Medical ghostwriters who build a brand
There are no rules against this, just traditions, good faith, and leaky regulations
If I tell you that Katie Price did not, necessarily, write her own book, this is not a revelation. From academics I have slightly higher expectations, but now the legal system has spat out another skip full of documents: we get a new insight into the strange phenomenon of medical ghostwriting.
Attributed authorial assistance is one thing. This is different, and more cynical. A commercial medical writing company is employed by a drug company to produce papers that can be rolled out in academic journals to build a brand message. After copywriters write the articles, in collaboration with the drug company, to their specifications, the ghostwriting company finds some academics willing to put their names to them, perhaps after modest changes.
The latest documents come from a court case brought against Wyeth by around 14,000 patients who developed breast cancer while taking Prempro, the hormone replacement therapy (HRT).
The open access journal PLoS Medicine, acting with the New York Times, argued successfully in court that 1,500 documents which detailed the ghostwriting should be placed in the public domain, because they represent information on a potential threat to public health.
Now, PLoS has published the first academic analysis of these documents, which is free to access online.
HRT has a rocky history. Initially the panacea to all ills, by 1998 the HERS trial showed it did not prevent cardiovascular events and by 2002 the Women’s Health Initiative showed it increased the risk of breast cancer and stroke. We now know it increases the risk of dementia and incontinence.
Survey data shows that even today many gynaecologists have beliefs about the efficacy of HRT that are in excess of the evidence. Reading how the literature was engineered, it is not hard to see why.
The medical communications company DesignWrite boasts that over 12 years they have “planned, created, and/or managed hundreds of advisory boards, a thousand abstracts and posters, 500 clinical papers, over 10,000 speakers’ bureau programmes, over 200 satellite symposia, 60 international programmes, dozens of websites, and a broad array of ancillary printed and electronic materials”.
They proposed a “planned publication programme” to Wyeth, of review articles, case reports, letters, editorials, commentaries and more, using the medical literature as a marketing tool.
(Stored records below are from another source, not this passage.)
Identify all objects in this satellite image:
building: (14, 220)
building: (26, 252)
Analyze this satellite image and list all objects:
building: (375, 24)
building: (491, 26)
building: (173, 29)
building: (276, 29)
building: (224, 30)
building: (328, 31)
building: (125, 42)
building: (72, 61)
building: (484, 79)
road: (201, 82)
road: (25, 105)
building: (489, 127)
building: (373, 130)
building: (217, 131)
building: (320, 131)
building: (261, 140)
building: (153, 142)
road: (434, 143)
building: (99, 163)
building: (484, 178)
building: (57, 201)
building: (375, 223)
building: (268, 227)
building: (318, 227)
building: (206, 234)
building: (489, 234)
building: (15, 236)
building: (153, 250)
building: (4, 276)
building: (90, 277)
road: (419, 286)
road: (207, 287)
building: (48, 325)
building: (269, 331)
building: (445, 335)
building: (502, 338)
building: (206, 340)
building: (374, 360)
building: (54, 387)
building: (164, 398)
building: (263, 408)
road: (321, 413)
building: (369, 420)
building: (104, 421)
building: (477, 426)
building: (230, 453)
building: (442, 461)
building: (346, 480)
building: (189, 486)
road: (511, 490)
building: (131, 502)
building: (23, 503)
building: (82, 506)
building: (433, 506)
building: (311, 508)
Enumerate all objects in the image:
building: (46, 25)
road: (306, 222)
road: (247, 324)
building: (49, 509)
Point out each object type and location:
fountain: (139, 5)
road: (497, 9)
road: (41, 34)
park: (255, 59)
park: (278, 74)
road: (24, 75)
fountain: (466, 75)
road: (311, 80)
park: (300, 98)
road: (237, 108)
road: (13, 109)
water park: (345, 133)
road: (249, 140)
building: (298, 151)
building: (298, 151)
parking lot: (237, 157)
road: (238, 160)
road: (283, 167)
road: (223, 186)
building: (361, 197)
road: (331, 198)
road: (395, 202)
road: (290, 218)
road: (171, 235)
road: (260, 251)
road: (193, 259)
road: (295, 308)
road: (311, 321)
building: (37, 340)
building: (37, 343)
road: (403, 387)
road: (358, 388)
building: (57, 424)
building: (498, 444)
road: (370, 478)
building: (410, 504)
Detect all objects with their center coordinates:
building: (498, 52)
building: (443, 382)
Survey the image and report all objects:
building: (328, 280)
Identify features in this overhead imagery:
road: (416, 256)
DesignWrite wrote the first drafts, and sent them to Wyeth, who advised on the creation of a second draft. Only then was the paper sent to the academic who would appear as the “author”.
The academics were not paid cash, but they did get an easy publication in an academic journal for their CV. And once the publication process was in train, the chap from Wyeth’s marketing department provided comments and suggestions for the authors to use in response to peer reviewers’ comments.
The PLoS documents show DesignWrite sold Wyeth more than 50 peer reviewed journal articles for HRT, and a similar number of conference posters, slide kits, symposia, and journal supplements. Adriane Fugh-Berman, associate professor in the department of physiology at Georgetown University Medical Centre in Washington DC, who analysed the documents (who appeared against Wyeth in the class action) found that these publications variously promoted unproven and unlicensed benefits of Wyeth’s HRT drug, undermined its competitors, and downplayed its harms.
There are no rules against this. There are traditions, good faith, and leaky regulations. It’s illegal, for example, to promote a drug for “off label” use, which means selling it to treat a medical problem for which it has no licence.
In the case of Wyeth’s HRT drug, they could not market it for preventing Alzheimer’s, Parkinson’s, and wrinkles, to name but a few. Fugh-Berman’s analysis found that many articles promoted the drug’s use for exactly these conditions: but academic journal publications are not regarded as promotional activity, so this was all legal.
Worst of all is the complicity of the academics. There is no possible way they could persuade themselves what they were doing was correct. “Research shows high clinician reliance on journal articles for credible product information,” said DesignWrite. They’re right: when you read an academic paper, you trust it was written by the person whose name is on it.
There are simple solutions. If a commercial writer employed by a pharmaceutical company writes a paper, their name and their company’s name should be on it. If the authors on a paper did not write or lead on it, they should say so. Universities could take a lead, but do not, and so these problems will persist, because they are complicated, and hidden from public scrutiny. That’s why you should read about them in PLoS, talk about them, crane your neck over, scratch your chin, and mutter in astonishment. Nobody in a regulatory role is interested.